Saved entries:

|---|

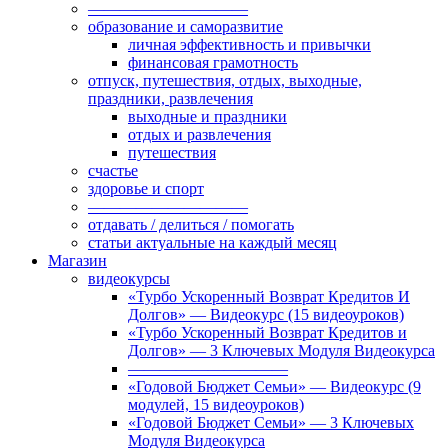
——————————
образование и саморазвитие
личная эффективность и привычки
финансовая грамотность
отпуск, путешествия, отдых, выходные,
праздники, развлечения
выходные и праздники
отдых и развлечения
путешествия
счастье
здоровье и спорт
——————————
отдавать / делиться / помогать
статьи актуальные на каждый месяц
Магазин
видеокурсы
«Турбо Ускоренный Возврат Кредитов И
Долгов» — Видеокурс (15 видеоуроков)
«Турбо Ускоренный Возврат Кредитов и
Долгов» — 3 Ключевых Модуля Видеокурса
——————————
«Годовой Бюджет Семьи» — Видеокурс (9
модулей, 15 видеоуроков)
«Годовой Бюджет Семьи» — 3 Ключевых
Модуля Видеокурса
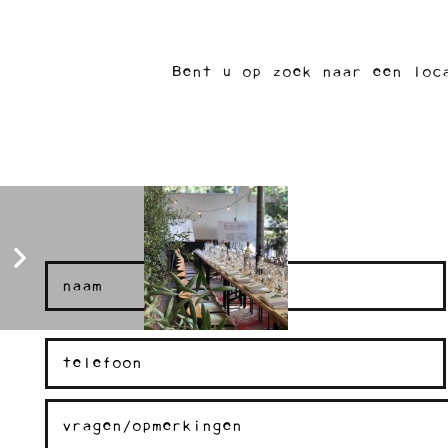
Bent u op zoek naar een loc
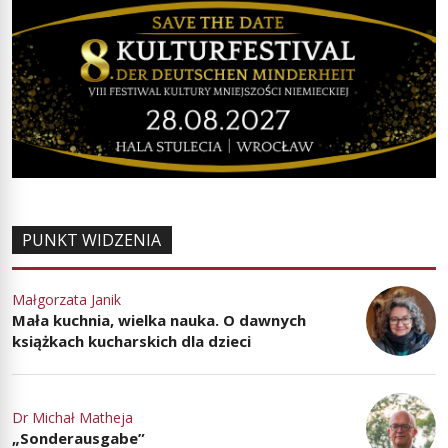
PUNKT WIDZENIA
Małgorzata Janik
Mała kuchnia, wielka nauka. O dawnych
książkach kucharskich dla dzieci
Dr Michał Matheja
„Sonderausgabe”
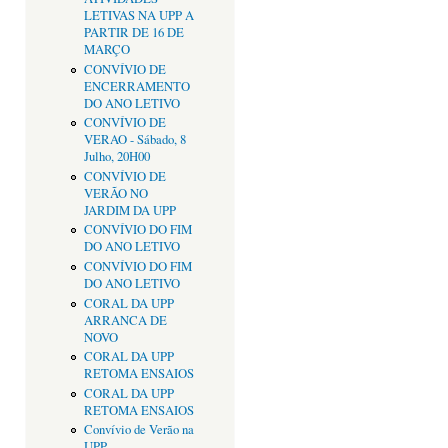
LETIVAS NA UPP A
PARTIR DE 16 DE
MARÇO
CONVÍVIO DE
ENCERRAMENTO
DO ANO LETIVO
CONVÍVIO DE
VERAO - Sábado, 8
Julho, 20H00
CONVÍVIO DE
VERÃO NO
JARDIM DA UPP
CONVÍVIO DO FIM
DO ANO LETIVO
CONVÍVIO DO FIM
DO ANO LETIVO
CORAL DA UPP
ARRANCA DE
NOVO
CORAL DA UPP
RETOMA ENSAIOS
CORAL DA UPP
RETOMA ENSAIOS
Convívio de Verão na
UPP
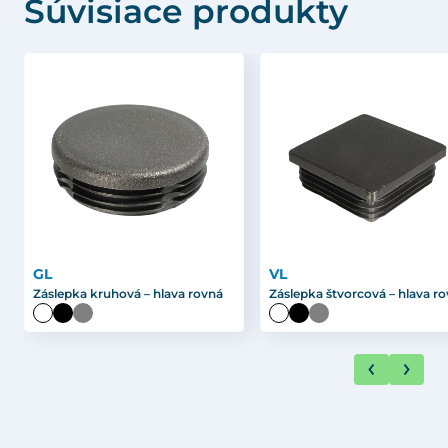
Súvisiace produkty
GL
VL
Záslepka kruhová – hlava rovná
Záslepka štvorcová – hlava r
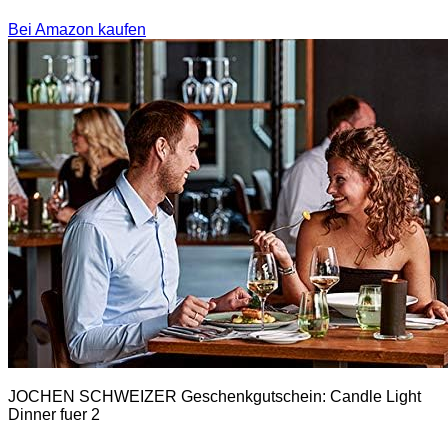
Bei Amazon kaufen
JOCHEN SCHWEIZER Geschenkgutschein: Candle Light
Dinner fuer 2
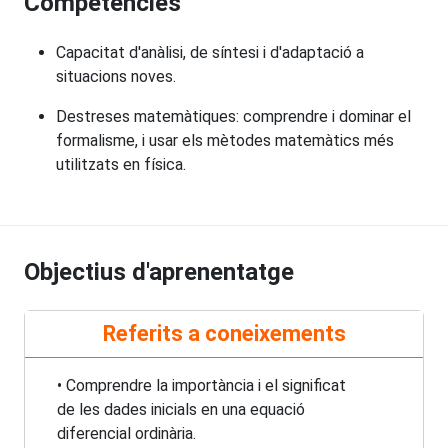
Competències
Capacitat d'anàlisi, de síntesi i d'adaptació a
situacions noves.
Destreses matemàtiques: comprendre i dominar el
formalisme, i usar els mètodes matemàtics més
utilitzats en física.
Objectius d'aprenentatge
Referits a coneixements
• Comprendre la importància i el significat
de les dades inicials en una equació
diferencial ordinària.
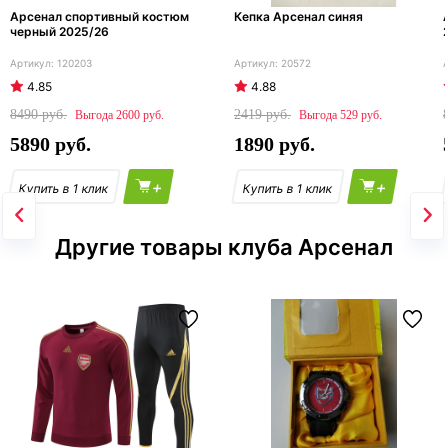
Арсенал спортивный костюм
Кепка Арсенал синяя
черный 2025/26
120203
20572
4.85
4.88
8490
2419
2600
529
5890
1890
+
+
Другие товары клуба Арсенал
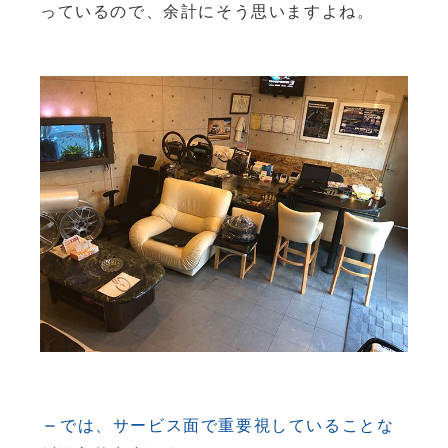
っているので、余計にそう思いますよね。
では、サービス面で重要視していることな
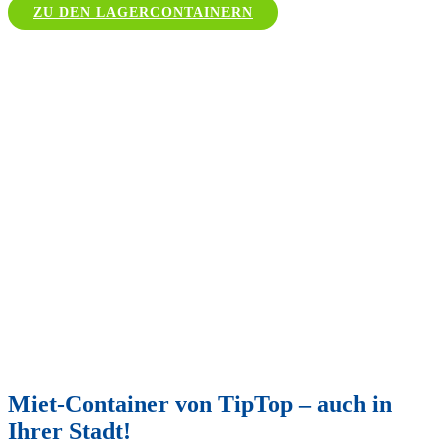
ZU DEN LAGERCONTAINERN
Miet-Container von TipTop – auch in
Ihrer Stadt!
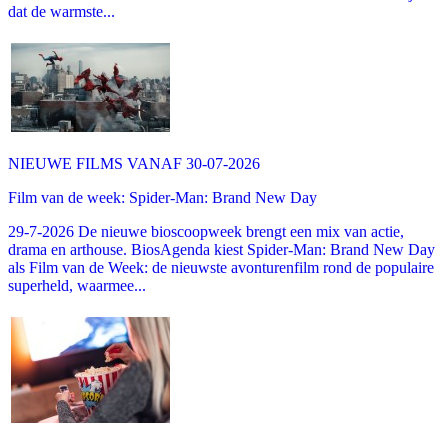
dat de warmste...
NIEUWE FILMS VANAF 30-07-2026
Film van de week: Spider-Man: Brand New Day
29-7-2026 De nieuwe bioscoopweek brengt een mix van actie,
drama en arthouse. BiosAgenda kiest Spider-Man: Brand New Day
als Film van de Week: de nieuwste avonturenfilm rond de populaire
superheld, waarmee...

|---|

### [Aim of the exercise]
Pick out the lines above containing the word "выходные", then copy them.

### [Task response]
отпуск, путешествия, отдых, выходные,
выходные и праздники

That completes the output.